Back about 5 years ago, I taught a simple method for estimating the square roots of non-perfect squares. I recently learned an improvement that makes this far more accurate, and even a little more impressive.

The new approach works well with the original approach I taught. I'll start with a review of the original method I taught, and then I'll delve into the details of the improved method.

Quick Refresher: As mentioned in the original post, you should be comfortable with mentally squaring 2-digit numbers, and being able to find the square roots of perfect squares. You'll also need to know the squares of the numbers from 1 to 31 off the top of your head, in order to handle the numbers from 1 to 1,000.

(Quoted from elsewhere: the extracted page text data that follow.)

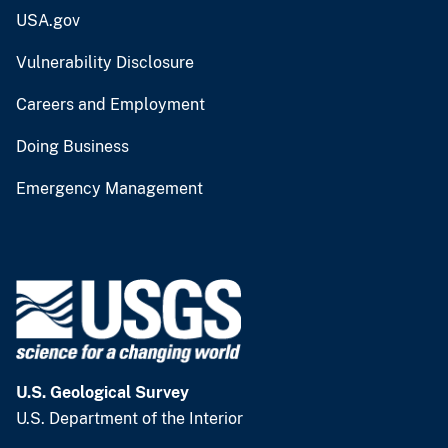
USA.gov
Vulnerability Disclosure
Careers and Employment
Doing Business
Emergency Management
U.S. Geological Survey
U.S. Department of the Interior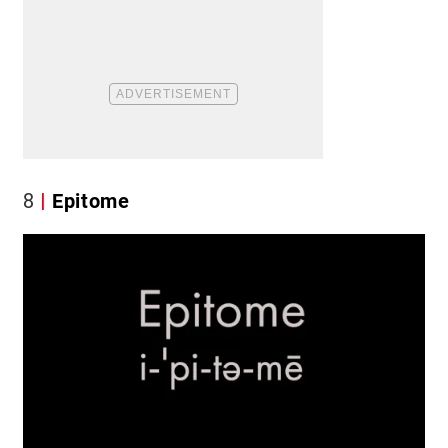
8
Epitome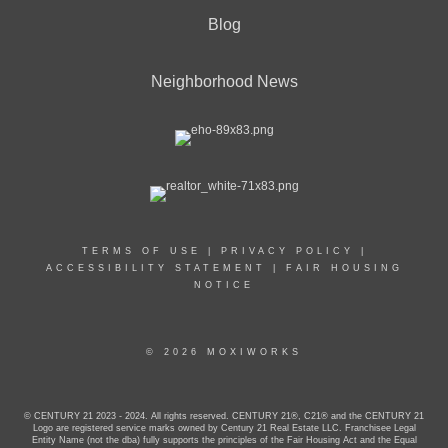
Blog
Neighborhood News
TERMS OF USE
|
PRIVACY POLICY
|
ACCESSIBILITY STATEMENT
|
FAIR HOUSING
NOTICE
© 2026 MOXIWORKS
© CENTURY 21 2023 - 2024. All rights reserved. CENTURY 21®, C21® and the CENTURY 21
Logo are registered service marks owned by Century 21 Real Estate LLC. Franchisee Legal
Entity Name (not the dba) fully supports the principles of the Fair Housing Act and the Equal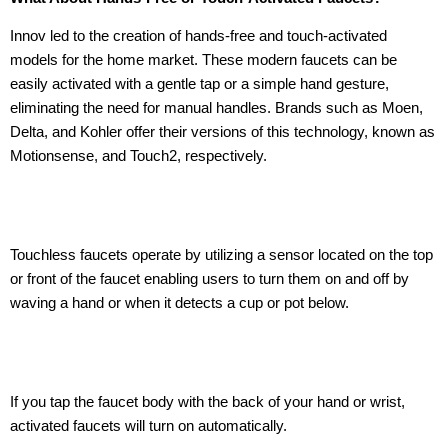
Innov led to the creation of hands-free and touch-activated
models for the home market. These modern faucets can be
easily activated with a gentle tap or a simple hand gesture,
eliminating the need for manual handles. Brands such as Moen,
Delta, and Kohler offer their versions of this technology, known as
Motionsense, and Touch2, respectively.
Touchless faucets operate by utilizing a sensor located on the top
or front of the faucet enabling users to turn them on and off by
waving a hand or when it detects a cup or pot below.
If you tap the faucet body with the back of your hand or wrist,
activated faucets will turn on automatically.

As an example number, we'll say you're given 130, and asked to find the square root. You start by partitioning the given number into the sum of the largest perfect square equal to or less than the number, plus any remaining amount. The largest perfect square equal to or less than 130 is 121, so we partition it into 121 + 9:

$\sqrt{130} = \sqrt{121 + 9}$

If you consider the sum now under the square root at this point to consist of numbers x and y (x = 121 and y = 9 in our example), then the original square root approximation is as follows:

$\sqrt{x +y} \approx \sqrt{x}+\frac{y}{2\sqrt{x}}$

This may seem harder than it is. Remember that x is a perfect square, so sqrt(x) is an integer, so it will be easy to work with. Applying this formula to our example, and recalling that sqrt(121) = 11, we get this approximation:

$\\ \sqrt{121 +9} \approx \sqrt{121}+\frac{9}{2\sqrt{121}} \\ \hphantom{spaces} \ \ \ \ \approx 11\frac{9}{22}$

If you square that estimation, you get roughly 130.167. That's not bad, but how can we do better?

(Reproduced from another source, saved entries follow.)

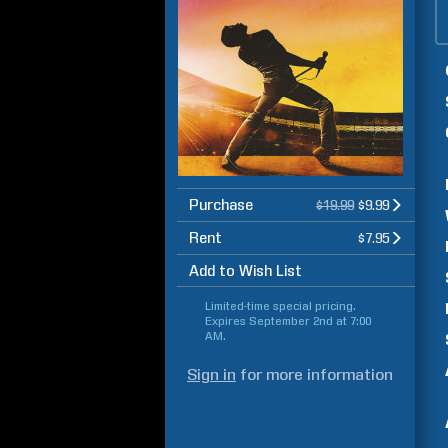
Purchase
$19.99
$9.99
Rent
$7.95
Add to Wish List
Limited-time special pricing.
Expires
September 2nd at 7:00
AM
.
Sign in
for more information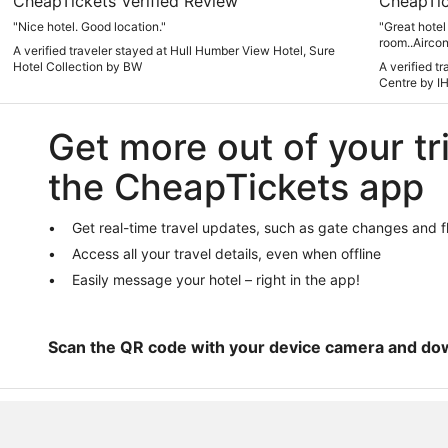
CheapTickets Verified Review
CheapTic
"Nice hotel. Good location."
"Great hotel 
room..Aircon
A verified traveler stayed at Hull Humber View Hotel, Sure
issue for me
Hotel Collection by BW
A verified t
which was ir
Centre by I
Other people
get enough e
Get more out of your tr
the CheapTickets app
Get real-time travel updates, such as gate changes and f
Access all your travel details, even when offline
Easily message your hotel – right in the app!
Scan the QR code with your device camera and do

Improved Version: This past Monday, UK-based math tutor Colin Beveridge wrote a post called The Mathematical Ninja takes a square root, which is the improved version I've been mentioning.

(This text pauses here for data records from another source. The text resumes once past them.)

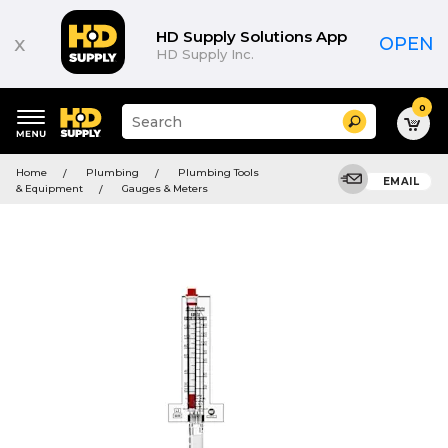
HD Supply Solutions App
x
OPEN
HD Supply Inc.
0
Suggested
Search
site
content
Suggested
and
Home
Plumbing
Plumbing Tools
keywords
EMAIL
search
& Equipment
Gauges & Meters
menu
history
menu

The whole part (11 in our above example) will not change, so we'll only focus on changing the fractional part. If you consider, as in Colin's post, the fractional part to be ab, then the improved estimation is as follows:

$\frac{ab}{b^{2}+a}$

So, for the new numerator (top number of the fraction) in our example, you'd multiply 9 × 22 to get 198. For the new denominator (bottom number of the fractions), you'd have to square the original bottom number, 22 squared = 484, and then add the original top number, 9, for a total of 493. Our new estimation for the square root of 13 becomes:

$\sqrt{130} \approx 11\frac{198}{493}$

If you square that estimate, you get roughly 129.997, which is much closer to 130 than 130.167!

If this approach interests you, do take the time to read Colin's original post, as it has plenty of nice touches. Most importantly, he suggests using the closest perfect square above or below the given number, which will improve the accuracy of your estimate as compared to always using the perfect square less than or equal to the given number.